Today’s breakfast celebrates "la France et les Français". Most
French people I know (or watched back when I lived in Paris), do not eat savory
breakfasts, but prefer something sweet. Of course croissants are popular, but
generally anything smallish and sweet will do. Coffee is important, but remember "un
café" in France typically means a tiny cup of strong, black coffee. A version of
the recipe for the orange cake above, can be found here.
When I was very young, barely out of my teens, I spent a
fall in Paris. It was a great time for me, and I believe everyone should spend some time in Paris at some point in their lives.
In Paris I met Jérôme. Tall, with brown hair and eyes and
what seemed like a perpetual tan, Jérôme was the quintessential homme
français. We shared a huge apartment on rue
d’Hauteville in the 10th arrondissement, his childhood home
actually, and if it hadn’t been for a mix of general teenage angst and a
strong, innate shyness on my part, I would most certainly have fallen in love
with him. For sure he was one of only a few French men I met that fall, who
could match my Scandinavian height.
Intellectually, Jérôme was in another class altogether. He
studied both literature at the Sorbonne and political science at Sciences Po. I
remember him now, bursting into my room in his red wool sweater, a grin from
ear to ear, and a cigarette between his fingers with ashes always threatening
to drop to the floor, telling me about… something, anything. A Bergman movie
playing somewhere, a poetry reading somewhere else, a concert at a third place…

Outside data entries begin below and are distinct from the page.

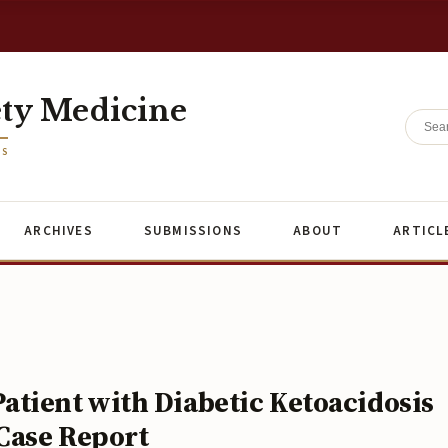
ety Medicine
ES
ARCHIVES
SUBMISSIONS
ABOUT
ARTICL
tient with Diabetic Ketoacidosis
Case Report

He was passionate, intense, fast, knowledgeable, intelligent, eager, and
burning to be on the move. He was a whirlwind, and I thought he was absolutely
wonderful. I wrote to my mother (because in those days kids actually wrote
letters):
"I suppose Jérôme is just very French. The other day I made enough pytt-i-panna
(a Swedish dish) to last me like a month but he ate EVERYTHING! Of course he also
drank a whole lot of wine…"
Jérôme taught me a couple of things: He taught me the danger
of mental flab (precaution: always read, never stop studying, always listen to
good music). Two of the things he implemented already back then, in 1990 when
he was just 21 years old, I particularly took to heart. He told me never to buy
a TV (I still don’t have one) and that every home should be equipped with a
piano (when my son was born seven years ago, I finally bought one). Jérôme had
grown up without a piano and was incensed at his parents over this horrible
negligence! I can still recall weekend mornings, waking up to the sound of him
furiously hammering away at that poor piano. In fact, I still have a photograph
of it.
When he wasn’t playing the piano, he was blasting Beethoven
or Bach or the Rolling Stones at top volume from his CD-player (a relatively
new and expensive thing back then). Or editing a literary journal on his
computer (a huge machine, the size of an ice box) with his friend Petit
Laurent (whom I also found terribly attractive but who, alas, only reached me
to my shoulders).
When my time in Paris was up, I moved back home. Time and
distance made me lose touch with Jérôme. Then one day, many years later, on
Bedford Avenue in Brooklyn, I saw him. I would’ve recognized him anywhere I
think. Something in the way he walked. He wore a velvet blazer. I called out
from across the street:
“Jérôme!”
“Jérôme!”
He seemed a bit different, which I took as a sign of
adulthood. He commented on my fake silver business card holder.
“Tiffany’s?” he asked, pointing.
“Scandinavian Airlines,” I responded wryly.
He failed to see the humor in that. He proposed tea
somewhere, but I was on my way to Manhattan where I was meeting my boyfriend
and I had forgotten my cell phone. So I gave him my number and asked him to call
so we could meet the next day. He was only passing through New York on his way to Virginia, where he worked as a professor of French Literature at a university.
He never called.
A couple of years later, after my son was born, I decided to
revisit Paris. I contacted Jérôme via e-mail about something, but never heard
back from him. I went to Paris with my son, and we passed by the apartment on
rue d’Hauteville that Jérôme and I had shared so many years ago.
Back from Paris, I wrote him again – still no response. I
finally located his friend Petit Laurent, who told me the sad news: Jérôme had
passed away at the age of 39, a victim of depression.
“I don’t understand that,” I said to Laurent over the phone.
“He never seemed depressed to me.”
“You caught him at an earlier stage,” was his reply. “Mania
is the flip side of depression.”
To celebrate Jérôme, I recently bought a Pimsleur course in French.
My French is rusty, and if you don’t take care, rusty can lead to mental flab.
Last night thus, my son and I sat down on the floor in our living room and
began our French journey together.
“Est-ce que vous parlez français?” said the voice on the CD.
“Est-ce que vous parlez français?” my son and I repeated in
unison.
Jérôme's piano in the apartment on rue d'Hauteville in Paris.